Task to carry out
Set down the lines that begin at the top of the records and end with the line containing "- 🌱 I’m currently learning Go.", and drop every picture.

Source texts of formatted documents
_ _ _

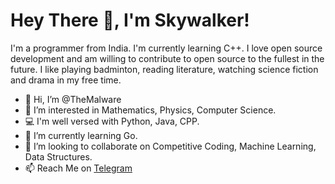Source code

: # Hey There 👋, I'm Skywalker!

I'm a programmer from India. I'm currently learning C++. I love open source development and am willing to contribute to open source to the fullest in the future. I like playing badminton, reading literature, watching science fiction and drama in my free time.

- 👋 Hi, I’m @TheMalware
- 👀 I’m interested in Mathematics, Physics, Computer Science.
- 💻 I'm well versed with Python, Java, CPP.
- 🌱 I’m currently learning Go.
- 💞️ I’m looking to collaborate on Competitive Coding, Machine Learning, Data Structures.
- 📫 Reach Me on [Telegram](https://t.me/OpenXS)

<!---
TheMalware/TheMalware is a ✨ special ✨ repository because its `README.md` (this file) appears on your GitHub profile.
You can click the Preview link to take a look at your changes.
--->
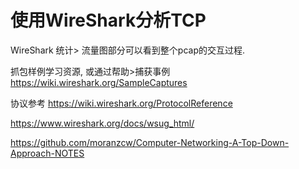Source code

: # 使用WireShark分析TCP

WireShark 统计> 流量图部分可以看到整个pcap的交互过程.

抓包样例学习资源, 或通过帮助>捕获事例
https://wiki.wireshark.org/SampleCaptures

协议参考
https://wiki.wireshark.org/ProtocolReference


https://www.wireshark.org/docs/wsug_html/


https://github.com/moranzcw/Computer-Networking-A-Top-Down-Approach-NOTES
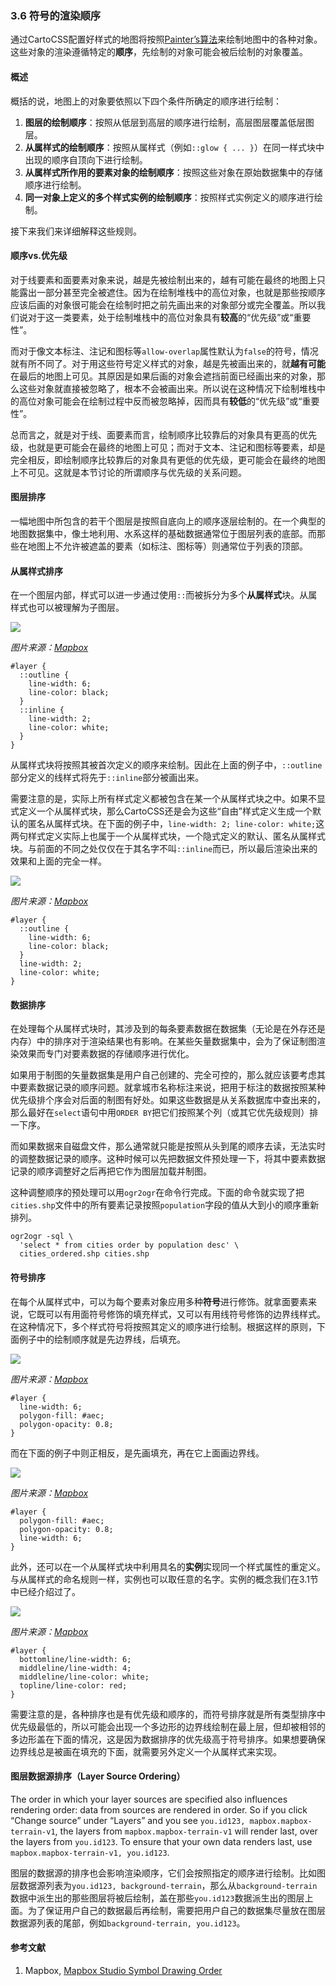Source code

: ### 3.6 符号的渲染顺序

通过CartoCSS配置好样式的地图将按照[Painter’s算法](http://en.wikipedia.org/wiki/Painter's_algorithm)来绘制地图中的各种对象。这些对象的渲染遵循特定的**顺序**，先绘制的对象可能会被后绘制的对象覆盖。

#### 概述

概括的说，地图上的对象要依照以下四个条件所确定的顺序进行绘制：

1. **图层的绘制顺序**：按照从低层到高层的顺序进行绘制，高层图层覆盖低层图层。
2. **从属样式的绘制顺序**：按照从属样式（例如`::glow { ... }`）在同一样式块中出现的顺序自顶向下进行绘制。
3. **从属样式所作用的要素对象的绘制顺序**：按照这些对象在原始数据集中的存储顺序进行绘制。
4. **同一对象上定义的多个样式实例的绘制顺序**：按照样式实例定义的顺序进行绘制。

接下来我们来详细解释这些规则。

#### 顺序vs.优先级

对于线要素和面要素对象来说，越是先被绘制出来的，越有可能在最终的地图上只能露出一部分甚至完全被遮住。因为在绘制堆栈中的高位对象，也就是那些按顺序应该后画的对象很可能会在绘制时把之前先画出来的对象部分或完全覆盖。所以我们说对于这一类要素，处于绘制堆栈中的高位对象具有**较高**的“优先级”或“重要性”。

而对于像文本标注、注记和图标等`allow-overlap`属性默认为`false`的符号，情况就有所不同了。对于用这些符号定义样式的对象，越是先被画出来的，就**越有可能**在最后的地图上可见。其原因是如果后画的对象会遮挡前面已经画出来的对象，那么这些对象就直接被忽略了，根本不会被画出来。所以说在这种情况下绘制堆栈中的高位对象可能会在绘制过程中反而被忽略掉，因而具有**较低**的“优先级”或“重要性”。

总而言之，就是对于线、面要素而言，绘制顺序比较靠后的对象具有更高的优先级，也就是更可能会在最终的地图上可见；而对于文本、注记和图标等要素，却是完全相反，即绘制顺序比较靠后的对象具有更低的优先级，更可能会在最终的地图上不可见。这就是本节讨论的所谓顺序与优先级的关系问题。

#### 图层排序

一幅地图中所包含的若干个图层是按照自底向上的顺序逐层绘制的。在一个典型的地图数据集中，像土地利用、水系这样的基础数据通常位于图层列表的底部。而那些在地图上不允许被遮盖的要素（如标注、图标等）则通常位于列表的顶部。

#### 从属样式排序

在一个图层内部，样式可以进一步通过使用`::`而被拆分为多个**从属样式**块。从属样式也可以被理解为子图层。

![](https://cloud.githubusercontent.com/assets/126952/3895676/2e8e4686-2250-11e4-8655-7d4498470238.png)

_图片来源：[Mapbox](https://www.mapbox.com/mapbox-studio/symbol-drawing-order/)_

	
	#layer {
	  ::outline {
	    line-width: 6;
	    line-color: black;
	  }
	  ::inline {
	    line-width: 2;
	    line-color: white;
	  }
	}
	

从属样式块将按照其被首次定义的顺序来绘制。因此在上面的例子中，`::outline`部分定义的线样式将先于`::inline`部分被画出来。

需要注意的是，实际上所有样式定义都被包含在某一个从属样式块之中。如果不显式定义一个从属样式块，那么CartoCSS还是会为这些“自由”样式定义生成一个默认的匿名从属样式块。在下面的例子中，`line-width: 2; line-color: white;`这两句样式定义实际上也属于一个从属样式块，一个隐式定义的默认、匿名从属样式块。与前面的不同之处仅仅在于其名字不叫`::inline`而已，所以最后渲染出来的效果和上面的完全一样。

![](https://cloud.githubusercontent.com/assets/126952/3895676/2e8e4686-2250-11e4-8655-7d4498470238.png)

_图片来源：[Mapbox](https://www.mapbox.com/mapbox-studio/symbol-drawing-order/)_

	
	#layer {
	  ::outline {
	    line-width: 6;
	    line-color: black;
	  }
	  line-width: 2;
	  line-color: white;
	}
	

#### 数据排序

在处理每个从属样式块时，其涉及到的每条要素数据在数据集（无论是在外存还是内存）中的排序对于渲染结果也有影响。在某些矢量数据集中，会为了保证制图渲染效果而专门对要素数据的存储顺序进行优化。

如果用于制图的矢量数据集是用户自己创建的、完全可控的，那么就应该要考虑其中要素数据记录的顺序问题。就拿城市名称标注来说，把用于标注的数据按照某种优先级排个序会对后面的制图有好处。如果这些数据是从关系数据库中查出来的，那么最好在`select`语句中用`ORDER BY`把它们按照某个列（或其它优先级规则）排一下序。

而如果数据来自磁盘文件，那么通常就只能是按照从头到尾的顺序去读，无法实时的调整数据记录的顺序。这种时候可以先把数据文件预处理一下，将其中要素数据记录的顺序调整好之后再把它作为图层加载并制图。

这种调整顺序的预处理可以用`ogr2ogr`在命令行完成。下面的命令就实现了把`cities.shp`文件中的所有要素记录按照`population`字段的值从大到小的顺序重新排列。

	
	ogr2ogr -sql \
	  'select * from cities order by population desc' \
	  cities_ordered.shp cities.shp
	

#### 符号排序

在每个从属样式中，可以为每个要素对象应用多种**符号**进行修饰。就拿面要素来说，它既可以有用面符号修饰的填充样式，又可以有用线符号修饰的边界线样式。在这种情况下，多个样式符号将按照其定义的顺序进行绘制。根据这样的原则，下面例子中的绘制顺序就是先边界线，后填充。

![](https://cloud.githubusercontent.com/assets/126952/3895677/2e921f72-2250-11e4-8643-8271bf00b3e9.png)

_图片来源：[Mapbox](https://www.mapbox.com/mapbox-studio/symbol-drawing-order/)_

	
	#layer {
	  line-width: 6;
	  polygon-fill: #aec;
	  polygon-opacity: 0.8;
	}
	

而在下面的例子中则正相反，是先画填充，再在它上面画边界线。

![](https://cloud.githubusercontent.com/assets/126952/3895679/2ea0ca40-2250-11e4-883c-a6b0b4d00847.png)

_图片来源：[Mapbox](https://www.mapbox.com/mapbox-studio/symbol-drawing-order/)_

	
	#layer {
	  polygon-fill: #aec;
	  polygon-opacity: 0.8;
	  line-width: 6;
	}
	

此外，还可以在一个从属样式块中利用具名的**实例**实现同一个样式属性的重定义。与从属样式的命名规则一样，实例也可以取任意的名字。实例的概念我们在3.1节中已经介绍过了。

![](https://cloud.githubusercontent.com/assets/126952/3895678/2e933cc2-2250-11e4-825e-571a633f24cc.png)

_图片来源：[Mapbox](https://www.mapbox.com/mapbox-studio/symbol-drawing-order/)_

	
	#layer {
	  bottomline/line-width: 6;
	  middleline/line-width: 4;
	  middleline/line-color: white;
	  topline/line-color: red;
	}
	

需要注意的是，各种排序也是有优先级和顺序的，而符号排序就是所有类型排序中优先级最低的，所以可能会出现一个多边形的边界线绘制在最上层，但却被相邻的多边形盖在下面的情况，这是因为数据排序的优先级高于符号排序。如果想要确保边界线总是被画在填充的下面，就需要另外定义一个从属样式来实现。

#### 图层数据源排序（Layer Source Ordering）

The order in which your layer sources are specified also influences rendering order: data from sources are rendered in order. So if you click “Change source” under “Layers” and you see `you.id123, mapbox.mapbox-terrain-v1`, the layers from `mapbox.mapbox-terrain-v1` will render last, over the layers from `you.id123`. To ensure that your own data renders last, use `mapbox.mapbox-terrain-v1, you.id123`.

图层的数据源的排序也会影响渲染顺序，它们会按照指定的顺序进行绘制。比如图层数据源列表为`you.id123, background-terrain`，那么从`background-terrain`数据中派生出的那些图层将被后绘制，盖在那些`you.id123`数据派生出的图层上面。为了保证用户自己的数据最后再绘制，需要把用户自己的数据集尽量放在图层数据源列表的尾部，例如`background-terrain, you.id123`。

#### 参考文献

1. Mapbox, [Mapbox Studio Symbol Drawing Order](https://www.mapbox.com/mapbox-studio/symbol-drawing-order/)



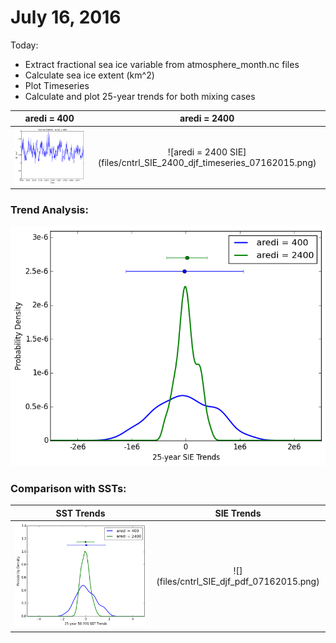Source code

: # July 16, 2016

Today: 
* Extract fractional sea ice variable from atmosphere_month.nc files
* Calculate sea ice extent (km^2)
* Plot Timeseries
* Calculate and plot 25-year trends for both mixing cases

aredi = 400      | aredi = 2400
:---------------------------:|:-----------------------:
![aredi = 400 SIE](files/cntrl_SIE_400_djf_timeseries_07162015.png) |![aredi = 2400 SIE] (files/cntrl_SIE_2400_djf_timeseries_07162015.png)

### Trend Analysis: 

![25-year trends](files/cntrl_SIE_djf_pdf_07162015.png)

### Comparison with SSTs: 
SST Trends      | SIE Trends
:---------------------------:|:-----------------------:
![](files/cntrl_sst_djf_pdf_07062015.png) |![] (files/cntrl_SIE_djf_pdf_07162015.png)
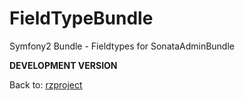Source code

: FieldTypeBundle
===============

Symfony2 Bundle - Fieldtypes for SonataAdminBundle

**DEVELOPMENT VERSION**

Back to: [rzproject](http://rzproject.github.io)
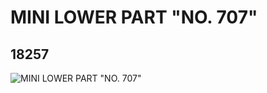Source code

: # MINI LOWER PART "NO. 707"
## 18257
![MINI LOWER PART "NO. 707"](https://lc-www-live-s.legocdn.com/media/bricks/5/2/6080452.jpg)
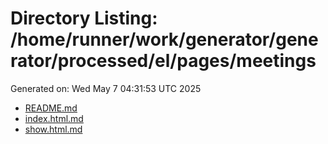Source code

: # Directory Listing: /home/runner/work/generator/generator/processed/el/pages/meetings
Generated on: Wed May  7 04:31:53 UTC 2025

- [README.md](README.md)
- [index.html.md](index.html.md)
- [show.html.md](show.html.md)
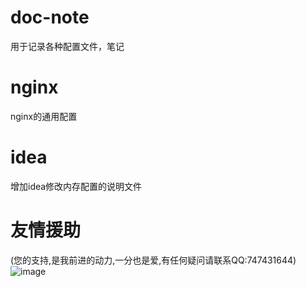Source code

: # doc-note
用于记录各种配置文件，笔记

# nginx
nginx的通用配置

# idea
增加idea修改内存配置的说明文件

# 友情援助  
(您的支持,是我前进的动力,一分也是爱,有任何疑问请联系QQ:747431644)  
![image](https://github.com/niyite/image/blob/master/1552375153915.jpg)
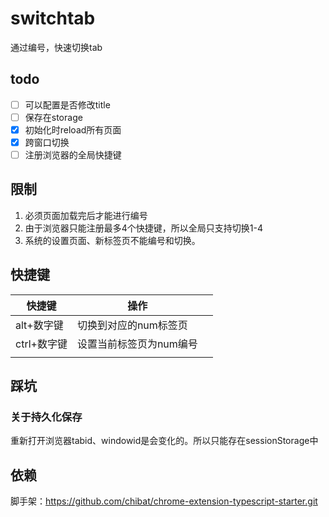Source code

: # switchtab

通过编号，快速切换tab

## todo

- [ ] 可以配置是否修改title
- [ ] 保存在storage
- [x] 初始化时reload所有页面
- [x] 跨窗口切换
- [ ] 注册浏览器的全局快捷键

## 限制

1. 必须页面加载完后才能进行编号
2. 由于浏览器只能注册最多4个快捷键，所以全局只支持切换1-4
3. 系统的设置页面、新标签页不能编号和切换。

## 快捷键

| 快捷键      | 操作                    |      |
| ----------- | ----------------------- | ---- |
| alt+数字键  | 切换到对应的num标签页   |      |
| ctrl+数字键 | 设置当前标签页为num编号 |      |
|             |                         |      |

## 踩坑

### 关于持久化保存

重新打开浏览器tabid、windowid是会变化的。所以只能存在sessionStorage中



## 依赖

脚手架：https://github.com/chibat/chrome-extension-typescript-starter.git
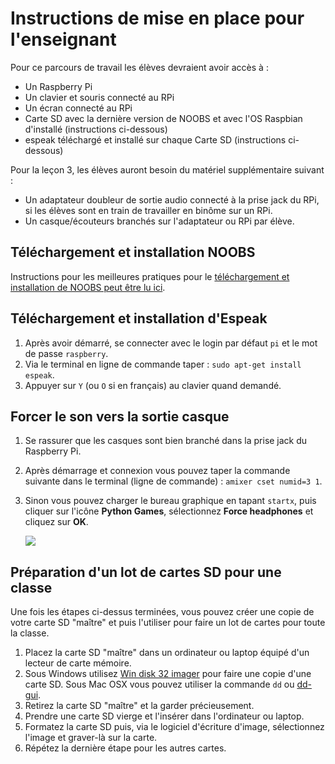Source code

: # Instructions de mise en place pour l'enseignant

Pour ce parcours de travail les élèves devraient avoir accès à :

- Un Raspberry Pi
- Un clavier et souris connecté au RPi
- Un écran connecté au RPi
- Carte SD avec la dernière version de NOOBS et avec l'OS Raspbian d'installé (instructions ci-dessous)
- espeak téléchargé et installé sur chaque Carte SD (instructions ci-dessous)

Pour la leçon 3, les élèves auront besoin du matériel supplémentaire suivant :

- Un adaptateur doubleur de sortie audio connecté à la prise jack du RPi, si les élèves sont en train de travailler en binôme sur un RPi.
- Un casque/écouteurs branchés sur l'adaptateur ou RPi par élève.


## Téléchargement et installation NOOBS

Instructions pour les meilleures pratiques pour le [téléchargement et installation de NOOBS peut être lu ici](http://www.raspberrypi.org/help/noobs-setup/).


## Téléchargement et installation d'Espeak

1. Après avoir démarré, se connecter avec le login par défaut `pi` et le mot de passe `raspberry`.
2. Via le terminal en ligne de commande taper : `sudo apt-get install espeak`.
3. Appuyer sur `Y` (ou `O` si en français) au clavier quand demandé.


## Forcer le son vers la sortie casque

1. Se rassurer que les casques sont bien branché dans la prise jack du Raspberry Pi.
2. Après démarrage et connexion vous pouvez taper la commande suivante dans le terminal (ligne de commande) : `amixer cset numid=3 1`.
3. Sinon vous pouvez charger le bureau graphique en tapant `startx`, puis cliquer sur l'icône **Python Games**, sélectionnez **Force headphones** et cliquez sur **OK**.

	![](lesson-3/images/audio_output.png)

## Préparation d'un lot de cartes SD pour une classe

Une fois les étapes ci-dessus terminées, vous pouvez créer une copie de votre carte SD "maître" et puis l'utiliser pour faire un lot de cartes pour toute la classe.

1. Placez la carte SD "maître" dans un ordinateur ou laptop équipé d'un lecteur de carte mémoire.
2. Sous Windows utilisez [Win disk 32 imager](http://sourceforge.net/projects/win32diskimager/) pour faire une copie d'une carte SD. Sous Mac OSX vous pouvez utiliser la commande `dd` ou  [dd-gui](http://www.gingerbeardman.com/dd-gui/).
3. Retirez la carte SD "maître" et la garder précieusement.
4. Prendre une carte SD vierge et l'insérer dans l'ordinateur ou laptop.
5. Formatez la carte SD puis, via le logiciel d'écriture d'image, sélectionnez l'image et graver-là sur la carte.
6. Répétez la dernière étape pour les autres cartes.
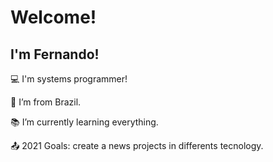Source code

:# Welcome!

 

## I'm Fernando!

 

:computer: I'm systems programmer!

:house_with_garden: I’m from Brazil.

:books: I’m currently learning everything.

:outbox_tray: 2021 Goals: create a news projects in differents tecnology.
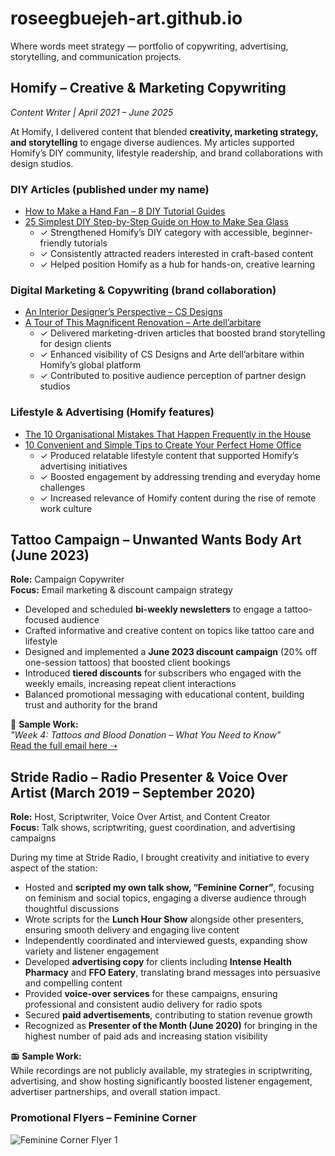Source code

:# roseegbuejeh-art.github.io
Where words meet strategy — portfolio of copywriting, advertising, storytelling, and communication projects.
## Homify – Creative & Marketing Copywriting  
*Content Writer | April 2021 – June 2025*  

At Homify, I delivered content that blended **creativity, marketing strategy, and storytelling** to engage diverse audiences. My articles supported Homify’s DIY community, lifestyle readership, and brand collaborations with design studios.  

### DIY Articles (published under my name)  
- [How to Make a Hand Fan – 8 DIY Tutorial Guides](https://www.homify.co.uk/diy/16711/how-to-make-a-hand-fan-8-diy-tutorial-guides)  
- [25 Simplest DIY Step-by-Step Guide on How to Make Sea Glass](https://www.homify.co.uk/diy/22563/25-simplest-diy-step-by-step-guide-on-how-to-make-a-sea-glass)  
  - ✓ Strengthened Homify’s DIY category with accessible, beginner-friendly tutorials  
  - ✓ Consistently attracted readers interested in craft-based content  
  - ✓ Helped position Homify as a hub for hands-on, creative learning  

### Digital Marketing & Copywriting (brand collaboration)  
- [An Interior Designer’s Perspective – CS Designs](https://www.homify.com/ideabooks/9734258/an-interior-designer-s-perspective-on-creating-the-perfect-living-environment-6-reasons-why-you-should-hire-cs-designs)  
- [A Tour of This Magnificent Renovation – Arte dell’arbitare](https://www.homify.com/ideabooks/9610772/a-tour-of-this-magnificent-renovation-of-a-village-into-luxury-accommodation)  
  - ✓ Delivered marketing-driven articles that boosted brand storytelling for design clients  
  - ✓ Enhanced visibility of CS Designs and Arte dell’arbitare within Homify’s global platform  
  - ✓ Contributed to positive audience perception of partner design studios  

### Lifestyle & Advertising (Homify features)  
- [The 10 Organisational Mistakes That Happen Frequently in the House](https://www.homify.com/ideabooks/9041713/the-10-organisational-mistakes-that-happen-frequently-in-the-house)  
- [10 Convenient and Simple Tips to Create Your Perfect Home Office](https://www.homify.com/ideabooks/9143121/10-most-convenient-and-simple-tips-to-use-to-create-your-perfect-home-office)  
  - ✓ Produced relatable lifestyle content that supported Homify’s advertising initiatives  
  - ✓ Boosted engagement by addressing trending and everyday home challenges  
  - ✓ Increased relevance of Homify content during the rise of remote work culture  
## Tattoo Campaign – Unwanted Wants Body Art (June 2023)

**Role:** Campaign Copywriter  
**Focus:** Email marketing & discount campaign strategy  

- Developed and scheduled **bi-weekly newsletters** to engage a tattoo-focused audience  
- Crafted informative and creative content on topics like tattoo care and lifestyle  
- Designed and implemented a **June 2023 discount campaign** (20% off one-session tattoos) that boosted client bookings  
- Introduced **tiered discounts** for subscribers who engaged with the weekly emails, increasing repeat client interactions  
- Balanced promotional messaging with educational content, building trust and authority for the brand  

📧 **Sample Work:**  
*"Week 4: Tattoos and Blood Donation – What You Need to Know"*  
[Read the full email here ➝](TattooCampaign_Email_June2023.md)
## Stride Radio – Radio Presenter & Voice Over Artist (March 2019 – September 2020)

**Role:** Host, Scriptwriter, Voice Over Artist, and Content Creator  
**Focus:** Talk shows, scriptwriting, guest coordination, and advertising campaigns  

During my time at Stride Radio, I brought creativity and initiative to every aspect of the station:  

- Hosted and **scripted my own talk show, “Feminine Corner”**, focusing on feminism and social topics, engaging a diverse audience through thoughtful discussions  
- Wrote scripts for the **Lunch Hour Show** alongside other presenters, ensuring smooth delivery and engaging live content  
- Independently coordinated and interviewed guests, expanding show variety and listener engagement  
- Developed **advertising copy** for clients including **Intense Health Pharmacy** and **FFO Eatery**, translating brand messages into persuasive and compelling content  
- Provided **voice-over services** for these campaigns, ensuring professional and consistent audio delivery for radio spots  
- Secured **paid advertisements**, contributing to station revenue growth  
- Recognized as **Presenter of the Month (June 2020)** for bringing in the highest number of paid ads and increasing station visibility  

📻 **Sample Work:**  
While recordings are not publicly available, my strategies in scriptwriting, advertising, and show hosting significantly boosted listener engagement, advertiser partnerships, and overall station impact.

### Promotional Flyers – Feminine Corner

![Feminine Corner Flyer 1](Flyers/FeminineCorner_Flyer1.jpg)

_ _ _

Answer
Source code

: # Hey There 👋, I'm Skywalker!

I'm a programmer from India. I'm currently learning C++. I love open source development and am willing to contribute to open source to the fullest in the future. I like playing badminton, reading literature, watching science fiction and drama in my free time.

- 👋 Hi, I’m @TheMalware
- 👀 I’m interested in Mathematics, Physics, Computer Science.
- 💻 I'm well versed with Python, Java, CPP.
- 🌱 I’m currently learning Go.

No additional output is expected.